▶ **练习题目**
[1] 判断下列陈述是否与下文凸包最大内接圆一文相符,逐条回答"是"或"否",并原样引用文中起决定作用的字句:(a) 该问题实际上是求凸包最大内接圆的半径;(b) 解法对半径d采用三分枚举;(c) 每条边的半平面平移后,需检查所有半平面的交集是否为空。
[2] 请接着下文凸包最大内接圆一文的末尾继续写下去。
--- 正文部分 ---
一个n个点的凸多边形,求多边形中离多边形边界最远的距离。实际上就是求凸包最大内接圆的半径。
利用半平面交求解,每次二分枚举半径d,然后将凸包每条边所代表的半平面沿其垂直单位法向量平移d,看所有平移后的半平面的交集是否为空。
#include<algorithm>
#include<iostream>
#include<cstring>
#include<cstdlib>
#include<fstream>
#include<sstream>
#include<bitset>
#include<vector>
#include<string>
#include<cstdio>
#include<cmath>
#include<stack>
#include<queue>
#include<stack>
#include<map>
#include<set>
#define FF(i, a, b) for(int i=a; i<b; i++)
#define FD(i, a, b) for(int i=a; i>=b; i--)
#define REP(i, n) for(int i=0; i<n; i++)
#define CLR(a, b) memset(a, b, sizeof(a))
#define debug puts("**debug**")
--- 记录信息 ---
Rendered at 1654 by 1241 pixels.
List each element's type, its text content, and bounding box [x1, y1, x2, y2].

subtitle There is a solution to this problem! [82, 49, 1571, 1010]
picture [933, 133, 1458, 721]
---
▶ **本题答案**
[1]
(a) 是。"实际上就是求凸包最大内接圆的半径"
(b) 否。"每次二分枚举半径d"
(c) 是。"看所有平移后的半平面的交集是否为空"

[2]
#define LL long long
#define PB push_back
#define eps 1e-10
using namespace std;
struct Point
{
double x, y;
Point (double x=0, double y=0):x(x), y(y) {}
};
typedef Point Vector;
Vector operator + (Vector A, Vector B) { return Vector(A.x + B.x, A.y + B.y); }
Vector operator - (Vector A, Vector B) { return Vector(A.x - B.x, A.y - B.y); }
Vector operator * (Vector A, double p) { return Vector(A.x*p, A.y*p); }
Vector operator / (Vector A, double p) { return Vector(A.x/p, A.y/p); }
bool operator < (const Point& a, const Point& b)
{
return a.x < b.x || (a.x == b.x && a.y < b.y);
}
int dcmp(double x)
{
if(fabs(x) < eps) return 0;
return x < 0 ? -1 : 1;
}
bool operator == (const Point& a, const Point& b)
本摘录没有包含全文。